Hybrid BWB UAV configurations with pointed and blunt nose shapes: aerodynamic and structural insights
摘要
This study presents the design and evaluation of eleven Blended Wing Unmanned Aerial Vehicle (BWUAV) configurations developed to enhance aerodynamic performance and structural stability. All models were created in SOLIDWORKS using the MH-91 airfoil and analyzed in ANSYS 2022 with a pressure-based solver and the k-epsilon enhanced wall treatment model at an inlet velocity of 75 m/s. Aerodynamic forces, pressure behavior, velocity distribution, and lift-to-drag characteristics were examined for each configuration. Among all designs, Hybrid Model 2 produced the highest aerodynamic efficiency, generating a lift of 108.99 N and a drag of 51.85 N, resulting in the highest L/D ratio among the eleven models. Other high-performing geometries included Blunt Nose Model 4, Pointed Nose Model 1, and Hybrid Model 1, but Hybrid Model 2 consistently demonstrated superior flow stability and favorable pressure gradients. Structural analysis was carried out using conventional composite materials, where CFRP GY-70 exhibited the lowest total deformation and elastic strain, while S-GFRP produced the lowest equivalent stress.

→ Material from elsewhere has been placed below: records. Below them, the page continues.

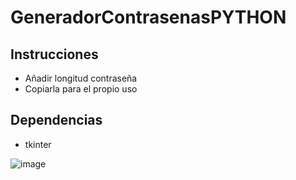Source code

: # GeneradorContrasenasPYTHON

## Instrucciones
* Añadir longitud contraseña
* Copiarla para el propio uso

## Dependencias
* tkinter

![image](https://user-images.githubusercontent.com/64559740/230791300-5d979d29-cb06-4076-a539-e04290c35abd.png)
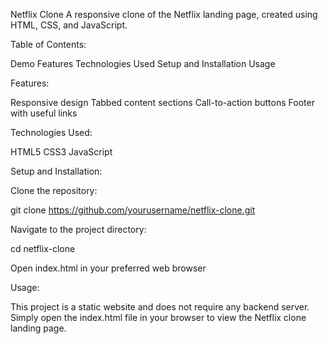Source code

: Netflix Clone
A responsive clone of the Netflix landing page, created using HTML, CSS, and JavaScript.

Table of Contents:

Demo
Features
Technologies Used
Setup and Installation
Usage

Features:

Responsive design
Tabbed content sections
Call-to-action buttons
Footer with useful links

Technologies Used:

HTML5
CSS3
JavaScript

Setup and Installation:

Clone the repository:

git clone https://github.com/yourusername/netflix-clone.git

Navigate to the project directory:


cd netflix-clone

Open index.html in your preferred web browser

Usage:

This project is a static website and does not require any backend server. Simply open the index.html file in your browser to view the Netflix clone landing page.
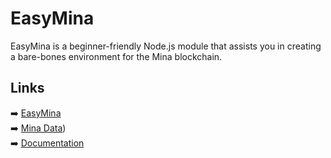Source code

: # EasyMina

EasyMina is a beginner-friendly Node.js module that assists you in creating a bare-bones environment for the Mina blockchain.

## Links

➡️ [EasyMina](https://github.com/EasyMina/easyMina/)  
➡️ [Mina Data](https://github.com/EasyMina/minaData/))  
➡️ [Documentation](https://easymina.github.io/)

To combine the advantages of both materials, a hybrid composite was developed using ANSYS Material Designer. When applied to the selected models, the hybrid composite further reduced deformation and improved stress distribution, establishing Hybrid Model 2 as the most structurally efficient configuration. The combined aerodynamic and structural results confirm that the proposed BWUAV framework provides a stable, lightweight, and reliable platform suitable for diverse unmanned applications and future development.